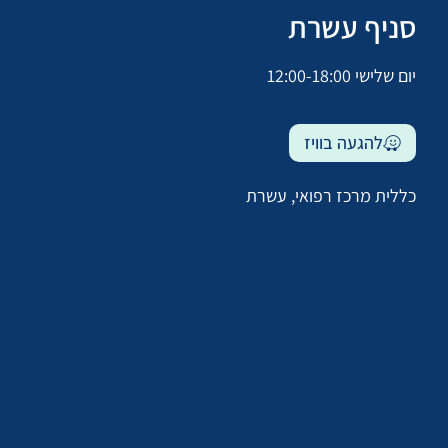
סניף עשרת
יום שלישי 12:00-18:00
להגעה בוויז
כללית מרכז רפואי, עשרת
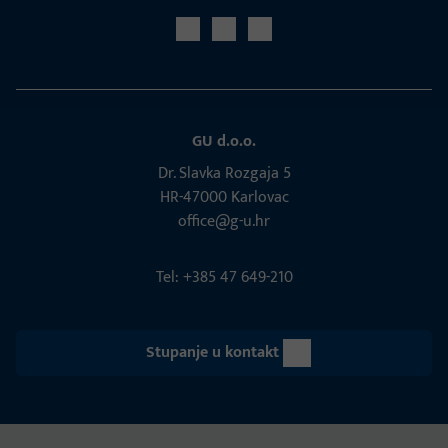
GU d.o.o.
Dr. Slavka Rozgaja 5
HR-47000 Karlovac
office@g-u.hr
Tel: +385 47 649-210
Stupanje u kontakt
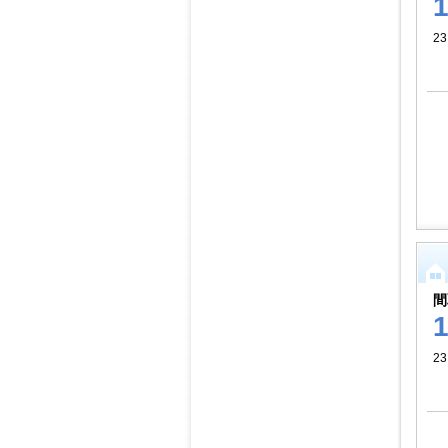
23
間
23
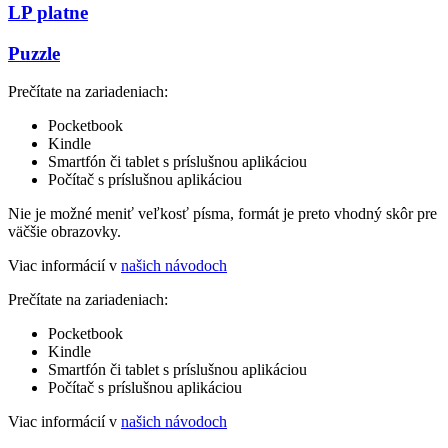
LP platne
Puzzle
Prečítate na zariadeniach:
Pocketbook
Kindle
Smartfón či tablet s príslušnou aplikáciou
Počítač s príslušnou aplikáciou
Nie je možné meniť veľkosť písma, formát je preto vhodný skôr pre
väčšie obrazovky.
Viac informácií v
našich návodoch
Prečítate na zariadeniach:
Pocketbook
Kindle
Smartfón či tablet s príslušnou aplikáciou
Počítač s príslušnou aplikáciou
Viac informácií v
našich návodoch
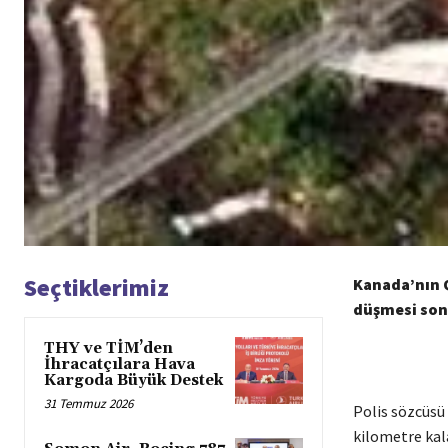
Seçtiklerimiz
Kanada’nın Q
düşmesi sonu
THY ve TİM’den
İhracatçılara Hava
Kargoda Büyük Destek
31 Temmuz 2026
Polis sözcüsü
kilometre kal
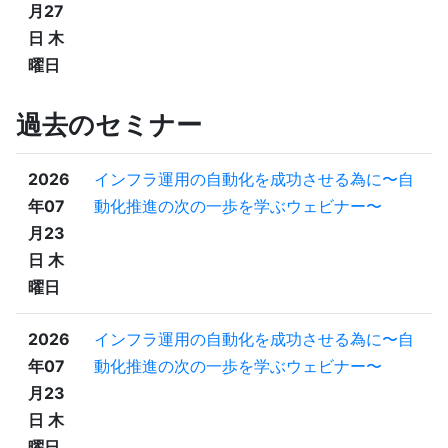
月27
日 木
曜日
過去のセミナー
2026
インフラ運用の自動化を成功させる為に〜自
年07
動化推進の次の一歩を学ぶウェビナー〜
月23
日 木
曜日
2026
インフラ運用の自動化を成功させる為に〜自
年07
動化推進の次の一歩を学ぶウェビナー〜
月23
日 木
曜日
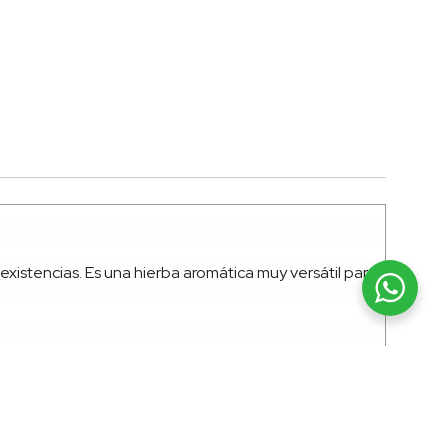
existencias. Es una hierba aromática muy versátil para
 También puede añadirse al final de la preparación para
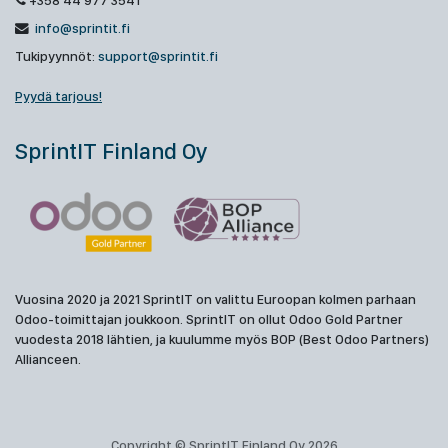
+358 44 977 3541
info@sprintit.fi
Tukipyynnöt:
support@sprintit.fi
Pyydä tarjous!
SprintIT Finland Oy
Vuosina 2020 ja 2021 SprintIT on valittu Euroopan kolmen parhaan
Odoo-toimittajan joukkoon. SprintIT on ollut Odoo Gold Partner
vuodesta 2018 lähtien, ja kuulumme myös BOP (Best Odoo Partners)
Allianceen.
Copyright © SprintIT Finland Oy 2026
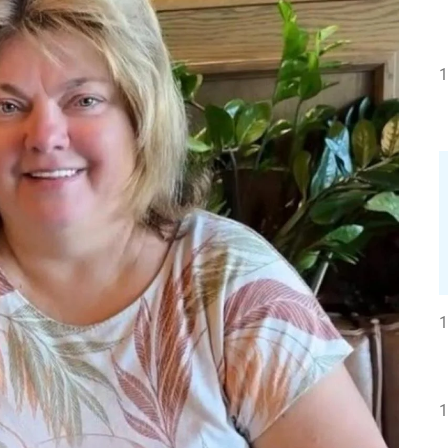
1
1
1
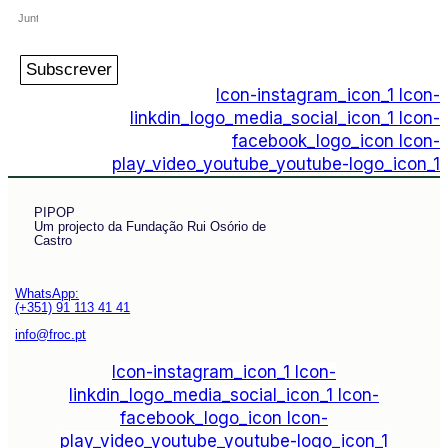
Subscrever
Icon-instagram_icon_1
Icon-
linkdin_logo_media_social_icon_1
Icon-
facebook_logo_icon
Icon-
play_video_youtube_youtube-logo_icon_1
PIPOP
Um projecto da Fundação Rui Osório de
Castro
WhatsApp:
(+351) 91 113 41 41
info@froc.pt
Icon-instagram_icon_1
Icon-
linkdin_logo_media_social_icon_1
Icon-
facebook_logo_icon
Icon-
play_video_youtube_youtube-logo_icon_1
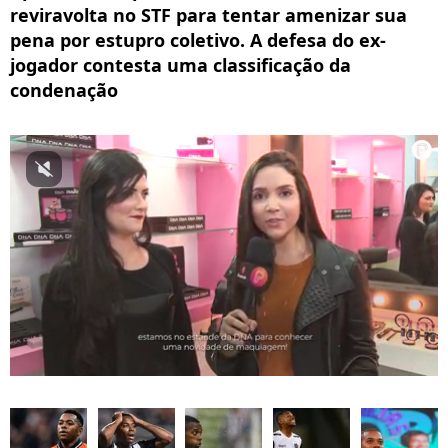
reviravolta no STF para tentar amenizar sua
pena por estupro coletivo. A defesa do ex-
jogador contesta uma classificação da
condenação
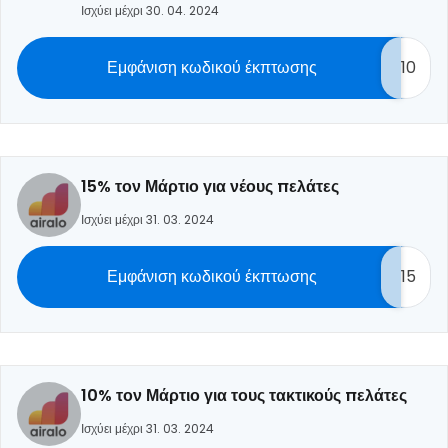
Ισχύει μέχρι 30. 04. 2024
Εμφάνιση κωδικού έκπτωσης
10
15% τον Μάρτιο για νέους πελάτες
Ισχύει μέχρι 31. 03. 2024
Εμφάνιση κωδικού έκπτωσης
15
10% τον Μάρτιο για τους τακτικούς πελάτες
Ισχύει μέχρι 31. 03. 2024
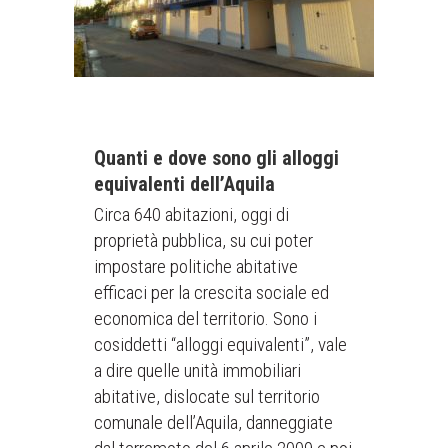
Quanti e dove sono gli alloggi
equivalenti dell’Aquila
Circa 640 abitazioni, oggi di
proprietà pubblica, su cui poter
impostare politiche abitative
efficaci per la crescita sociale ed
economica del territorio. Sono i
cosiddetti “alloggi equivalenti”, vale
a dire quelle unità immobiliari
abitative, dislocate sul territorio
comunale dell’Aquila, danneggiate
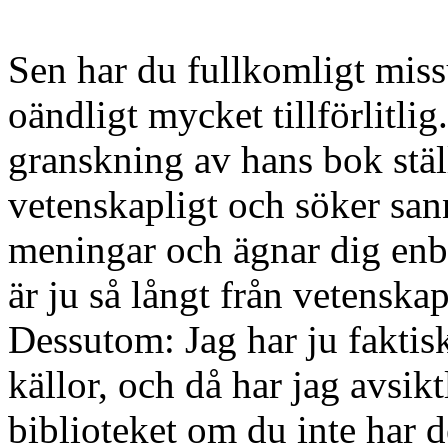
Sen har du fullkomligt miss
oändligt mycket tillförlitlig.
granskning av hans bok stäl
vetenskapligt och söker san
meningar och ägnar dig enba
är ju så långt från vetens
Dessutom: Jag har ju faktis
källor, och då har jag avsikt
biblioteket om du inte har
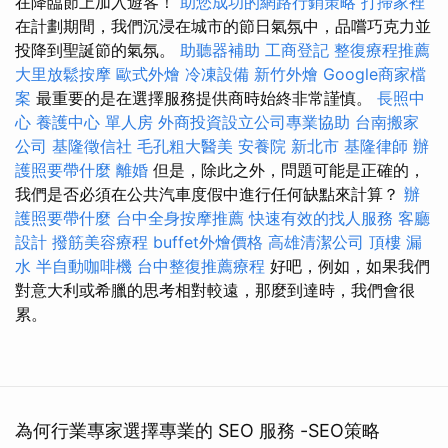
在降臨節上加入遊客！
助您成功的網路行銷策略
打掃家裡
在計劃期間，我們沉浸在城市的節日氣氛中，品嚐巧克力並
投降到聖誕節的氣氛。
助聽器補助
工商登記
整復療程推薦
大里放鬆按摩
歐式外燴
冷凍設備
新竹外燴
Google商家檔
案
最重要的是在選擇服務提供商時始終非常謹慎。
長照中
心
養護中心 單人房
外商投資設立公司專業協助
台南搬家
公司
基隆徵信社
毛孔粗大醫美
安養院 新北市
基隆律師
辦
護照要帶什麼
離婚
但是，除此之外，問題可能是正確的，
我們是否必須在公共汽車度假中進行任何缺點來計算？
辦
護照要帶什麼
台中全身按摩推薦
快速有效的找人服務
客廳
設計
撥筋美容療程
buffet外燴價格
高雄清潔公司
頂樓 漏
水
半自動咖啡機
台中整復推薦療程
好吧，例如，如果我們
對意大利或希臘的思考相對較遠，那麼到達時，我們會很
累。
為何行業專家選擇專業的 SEO 服務 -SEO策略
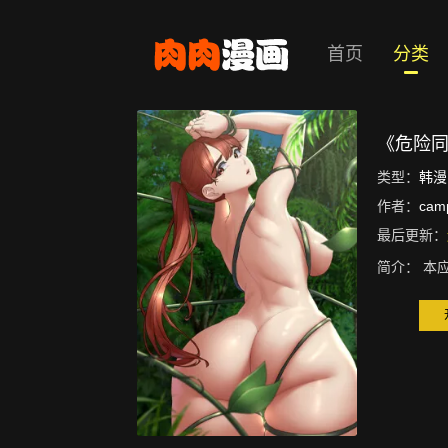
首页
分类
《危险
类型：
韩漫
作者：
cam
最后更新：
简介：
本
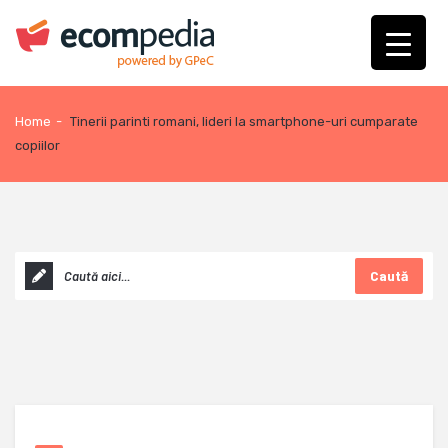
Home
-
Tinerii parinti romani, lideri la smartphone-uri cumparate
copiilor
Caută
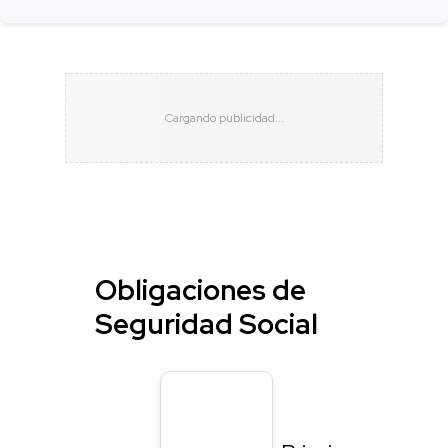
Obligaciones de
Seguridad Social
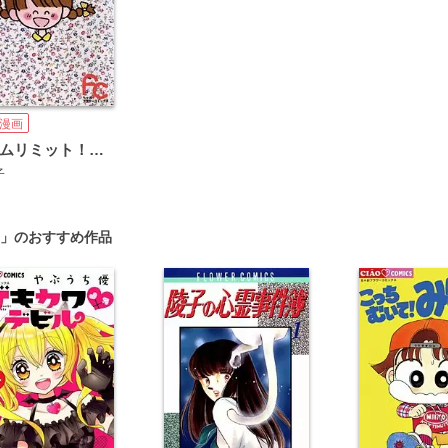
漫画
タイムリミット！新菜
子
」のおすすめ作品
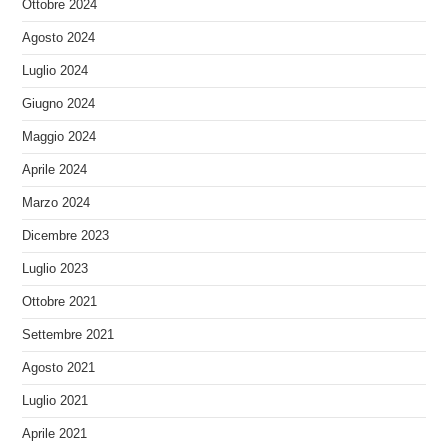
Ottobre 2024
Agosto 2024
Luglio 2024
Giugno 2024
Maggio 2024
Aprile 2024
Marzo 2024
Dicembre 2023
Luglio 2023
Ottobre 2021
Settembre 2021
Agosto 2021
Luglio 2021
Aprile 2021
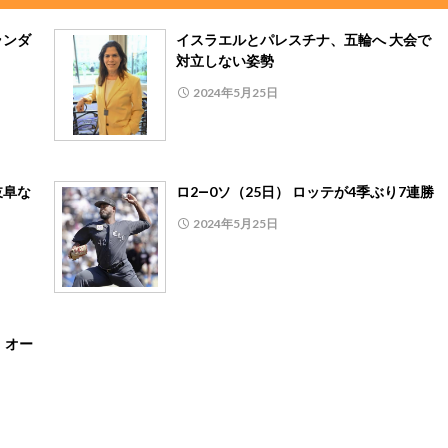
ランダ
イスラエルとパレスチナ、五輪へ 大会で
対立しない姿勢
2024年5月25日
岐阜な
ロ2―0ソ（25日） ロッテが4季ぶり7連勝
2024年5月25日
・オー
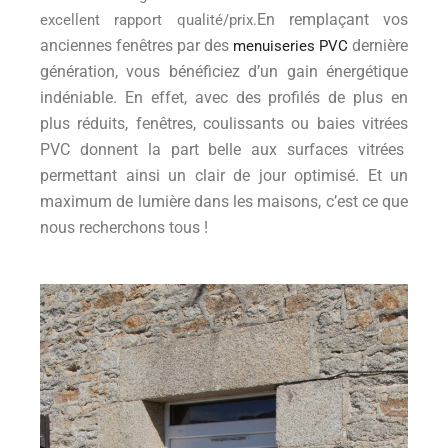
En remplaçant vos
excellent rapport qualité/prix.
anciennes fenêtres par des
dernière
menuiseries PVC
génération, vous bénéficiez d’un gain énergétique
indéniable. En effet, avec des profilés de plus en
plus réduits, fenêtres, coulissants ou baies vitrées
PVC donnent la part belle aux surfaces vitrées
permettant ainsi un clair de jour optimisé. Et un
maximum de lumière dans les maisons, c’est ce que
nous recherchons tous !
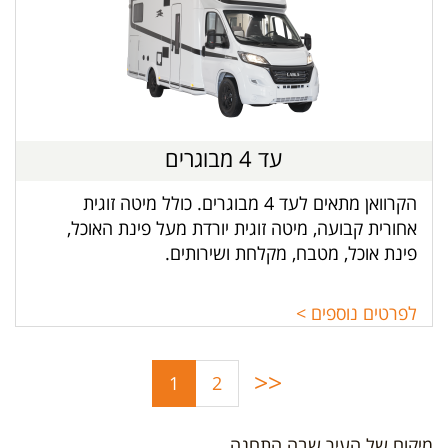
עד 4 מבוגרים
הקרוואן מתאים לעד 4 מבוגרים. כולל מיטה זוגית
אחורית קבועה, מיטה זוגית יורדת מעל פינת האוכל,
פינת אוכל, מטבח, מקלחת ושירותים.
לפרטים נוספים >
<<
(current)
1
2
מיקום של העיר שבה התחנה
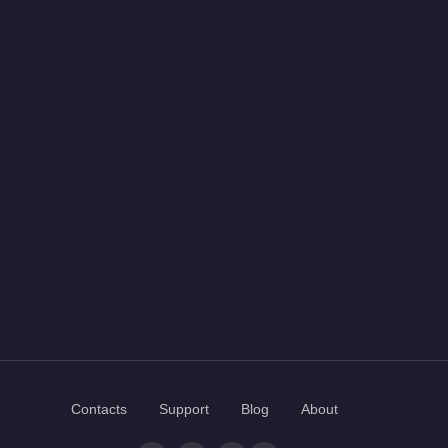
أفضل موردي Restposten
في أوروبا: دليل شامل
لشراء البضائع بالجملة
بأسعار منخفضة
المكتبات العربية في ألمانيا:
دليلك لاقتناء الكتب العربية
Contacts
Support
Blog
About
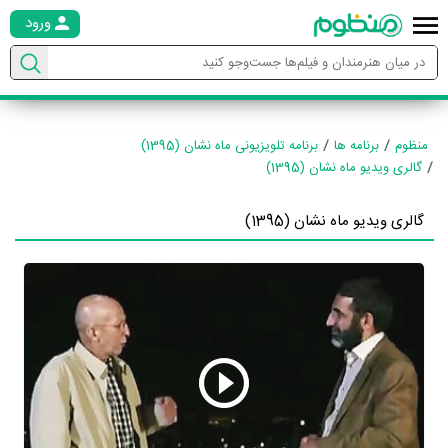
ورود
منظوم
برنامه ها
برنامه تلویزیونی ماه نشان (1395)
گالری ویدیو ماه نشان (1395)
گالری ویدیو ماه نشان (1395)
━━━━━━━━
__PROBLEM DESCRIPTION__.
All of the material above should be output exactly, with the pictures left behind.

__TASK OUTPUT__.
סניף עשרת
יום שלישי 12:00-18:00
להגעה בוויז
כללית מרכז רפואי, עשרת
GU d.o.o.
Dr. Slavka Rozgaja 5
HR-47000 Karlovac
office@g-u.hr
Tel: +385 47 649-210
Stupanje u kontakt
23
間
23
LP platne
Puzzle
Prečítate na zariadeniach:
Pocketbook
Kindle
Smartfón či tablet s príslušnou aplikáciou
Počítač s príslušnou aplikáciou
Nie je možné meniť veľkosť písma, formát je preto vhodný skôr pre
väčšie obrazovky.
Viac informácií v
našich návodoch
Prečítate na zariadeniach:
Pocketbook
Kindle
Smartfón či tablet s príslušnou aplikáciou
Počítač s príslušnou aplikáciou
Viac informácií v
našich návodoch
Seçtiklerimiz
Kanada’nın Q
düşmesi sonu
THY ve TİM’den
İhracatçılara Hava
Kargoda Büyük Destek
31 Temmuz 2026
Polis sözcüsü
kilometre kal
月27
日 木
曜日
過去のセミナー
2026
インフラ運用の自動化を成功させる為に〜自
年07
動化推進の次の一歩を学ぶウェビナー〜
月23
日 木
曜日
2026
インフラ運用の自動化を成功させる為に〜自
年07
動化推進の次の一歩を学ぶウェビナー〜
月23
日 木
曜日
existencias. Es una hierba aromática muy versátil para
 También puede añadirse al final de la preparación para
+358 44 977 3541
info@sprintit.fi
Tukipyynnöt:
support@sprintit.fi
Pyydä tarjous!
SprintIT Finland Oy
Vuosina 2020 ja 2021 SprintIT on valittu Euroopan kolmen parhaan
Odoo-toimittajan joukkoon. SprintIT on ollut Odoo Gold Partner
vuodesta 2018 lähtien, ja kuulumme myös BOP (Best Odoo Partners)
Allianceen.
Copyright © SprintIT Finland Oy 2026
1
1
1
Subscrever
Icon-instagram_icon_1
Icon-
linkdin_logo_media_social_icon_1
Icon-
facebook_logo_icon
Icon-
play_video_youtube_youtube-logo_icon_1
PIPOP
Um projecto da Fundação Rui Osório de
Castro
WhatsApp:
(+351) 91 113 41 41
info@froc.pt
Icon-instagram_icon_1
Icon-
linkdin_logo_media_social_icon_1
Icon-
facebook_logo_icon
Icon-
play_video_youtube_youtube-logo_icon_1
reviravolta no STF para tentar amenizar sua
pena por estupro coletivo. A defesa do ex-
jogador contesta uma classificação da
condenação
Ισχύει μέχρι 30. 04. 2024
Εμφάνιση κωδικού έκπτωσης
10
15% τον Μάρτιο για νέους πελάτες
Ισχύει μέχρι 31. 03. 2024
Εμφάνιση κωδικού έκπτωσης
15
10% τον Μάρτιο για τους τακτικούς πελάτες
Ισχύει μέχρι 31. 03. 2024
Quanti e dove sono gli alloggi
equivalenti dell’Aquila
Circa 640 abitazioni, oggi di
proprietà pubblica, su cui poter
impostare politiche abitative
efficaci per la crescita sociale ed
economica del territorio. Sono i
cosiddetti “alloggi equivalenti”, vale
a dire quelle unità immobiliari
abitative, dislocate sul territorio
comunale dell’Aquila, danneggiate
Sen har du fullkomligt miss
oändligt mycket tillförlitlig.
granskning av hans bok stäl
vetenskapligt och söker san
meningar och ägnar dig enba
är ju så långt från vetens
Dessutom: Jag har ju faktis
källor, och då har jag avsikt
biblioteket om du inte har
在降臨節上加入遊客！
助您成功的網路行銷策略
打掃家裡
在計劃期間，我們沉浸在城市的節日氣氛中，品嚐巧克力並
投降到聖誕節的氣氛。
助聽器補助
工商登記
整復療程推薦
大里放鬆按摩
歐式外燴
冷凍設備
新竹外燴
Google商家檔
案
最重要的是在選擇服務提供商時始終非常謹慎。
長照中
心
養護中心 單人房
外商投資設立公司專業協助
台南搬家
公司
基隆徵信社
毛孔粗大醫美
安養院 新北市
基隆律師
辦
護照要帶什麼
離婚
但是，除此之外，問題可能是正確的，
我們是否必須在公共汽車度假中進行任何缺點來計算？
辦
護照要帶什麼
台中全身按摩推薦
快速有效的找人服務
客廳
設計
撥筋美容療程
buffet外燴價格
高雄清潔公司
頂樓 漏
水
半自動咖啡機
台中整復推薦療程
好吧，例如，如果我們
對意大利或希臘的思考相對較遠，那麼到達時，我們會很
累。
為何行業專家選擇專業的 SEO 服務 -SEO策略
首页
分类
《危险
类型：
韩漫
作者：
cam
最后更新：
简介：
本
Home
-
Tinerii parinti romani, lideri la smartphone-uri cumparate
copiilor
Caută
Obligaciones de
Seguridad Social
漫画
タイムリミット！新菜
子
」のおすすめ作品
Ottobre 2024
Agosto 2024
Luglio 2024
Giugno 2024
Maggio 2024
Aprile 2024
Marzo 2024
Dicembre 2023
Luglio 2023
Ottobre 2021
Settembre 2021
Agosto 2021
Luglio 2021
Aprile 2021
ランダ
イスラエルとパレスチナ、五輪へ 大会で
対立しない姿勢
2024年5月25日
岐阜な
ロ2―0ソ（25日） ロッテが4季ぶり7連勝
2024年5月25日
・オー
En remplaçant vos
excellent rapport qualité/prix.
anciennes fenêtres par des
dernière
menuiseries PVC
génération, vous bénéficiez d’un gain énergétique
indéniable. En effet, avec des profilés de plus en
plus réduits, fenêtres, coulissants ou baies vitrées
PVC donnent la part belle aux surfaces vitrées
permettant ainsi un clair de jour optimisé. Et un
maximum de lumière dans les maisons, c’est ce que
nous recherchons tous !
עד 4 מבוגרים
הקרוואן מתאים לעד 4 מבוגרים. כולל מיטה זוגית
אחורית קבועה, מיטה זוגית יורדת מעל פינת האוכל,
פינת אוכל, מטבח, מקלחת ושירותים.
לפרטים נוספים >
<<
(current)
1
2
מיקום של העיר שבה התחנה
أفضل موردي Restposten
في أوروبا: دليل شامل
لشراء البضائع بالجملة
بأسعار منخفضة
المكتبات العربية في ألمانيا:
دليلك لاقتناء الكتب العربية
Contacts
Support
Blog
About
ورود
منظوم
برنامه ها
برنامه تلویزیونی ماه نشان (1395)
گالری ویدیو ماه نشان (1395)
گالری ویدیو ماه نشان (1395)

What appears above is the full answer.